Target Number One is Midnight Express meets Spotlight
The film also finds two solid leads in Pilon and Hartnett. Pilon, best known for his performance in Xavier Dolan’s Mommy, delivers on the expectations of his breakthrough work. His Daniel is a lost boy, a directionless youth lured by cheap thrills and driven by terrible judgment. Where many prison drama leads might emphasize a character’s strength, Pilon favours Daniel’s vulnerability. Even before the young man steps foot in the Thai prison, he’s in way over his head. This sentiment invites empathy while underscoring the gross injustice his true-life counterpart faced as an easy scapegoat. Hartnett similarly reminds us why he was a top star at Pilon’s age and demonstrates his maturity as an actor. It’s refreshing to see him create a lived-in character, while letting a journalist like Malarek be a heartthrobby leading man.

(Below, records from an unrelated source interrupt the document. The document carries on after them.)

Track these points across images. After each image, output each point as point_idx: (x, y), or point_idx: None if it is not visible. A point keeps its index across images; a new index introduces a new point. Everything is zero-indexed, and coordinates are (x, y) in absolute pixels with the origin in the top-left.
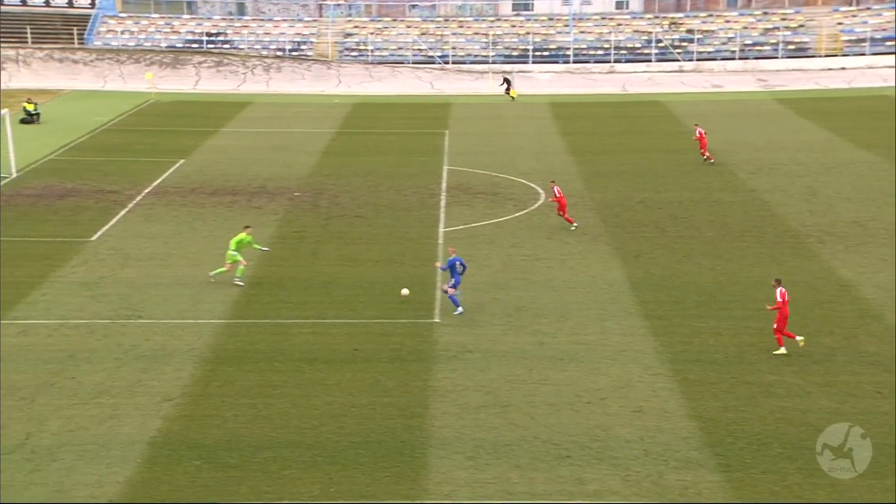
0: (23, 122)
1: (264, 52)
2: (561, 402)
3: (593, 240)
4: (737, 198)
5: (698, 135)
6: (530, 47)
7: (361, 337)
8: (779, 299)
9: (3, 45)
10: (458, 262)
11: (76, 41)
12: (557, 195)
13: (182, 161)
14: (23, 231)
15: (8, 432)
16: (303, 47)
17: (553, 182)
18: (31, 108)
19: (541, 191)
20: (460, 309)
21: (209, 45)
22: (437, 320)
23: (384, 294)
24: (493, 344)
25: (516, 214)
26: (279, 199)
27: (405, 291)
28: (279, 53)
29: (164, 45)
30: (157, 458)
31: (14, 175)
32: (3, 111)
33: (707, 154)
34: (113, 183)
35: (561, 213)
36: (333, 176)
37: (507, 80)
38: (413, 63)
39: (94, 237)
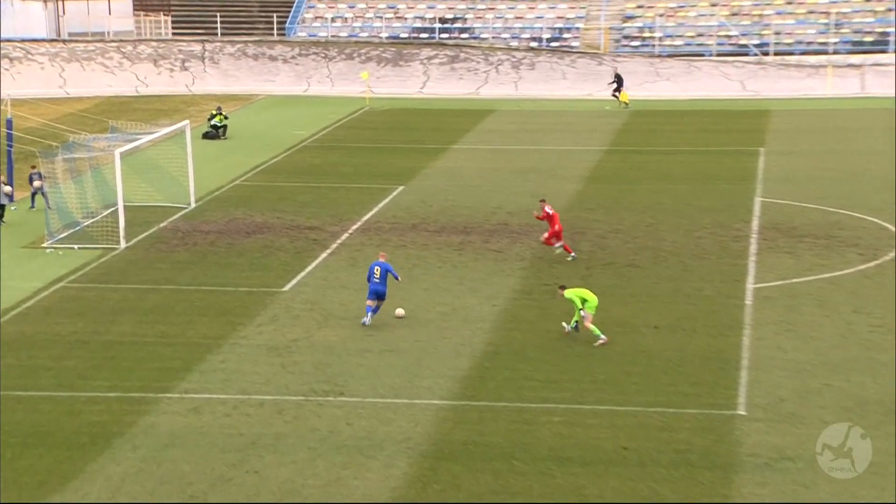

Target Number One provides great entertainment while also doing justice to the story it tells. On the heels of 2020’s ripped-from-the-headlines facepalm, Run This Town, which dramatized former Toronto mayor Rob Ford’s crack-smoking scandal, Target Number One offers a rebound for the Canucks as a true story done right. Run This Town infamously erases Toronto Star journalist Robyn Doolittle and credits a rookie white guy for breaking the story. However, Target Number One doesn’t make the same mistake. It honours the risk-takers at the heart of its story, and the thrills come as much from Malarek’s pursuit of the truth as from Léger’s quest for freedom. The film owes as much to Spotlight as it does to Midnight Express with its celebratory portrait of old-school investigative journalism. It’s a tough and hugely entertaining drama about homegrown Canadian scandals seen too rarely. More people should be talking about it.
Target Number One is now playing in Vancouver, Quebec, British Columbia, Alberta, Nova Scotia and New Brunswick with expansion to follow in line with theatre re-openings.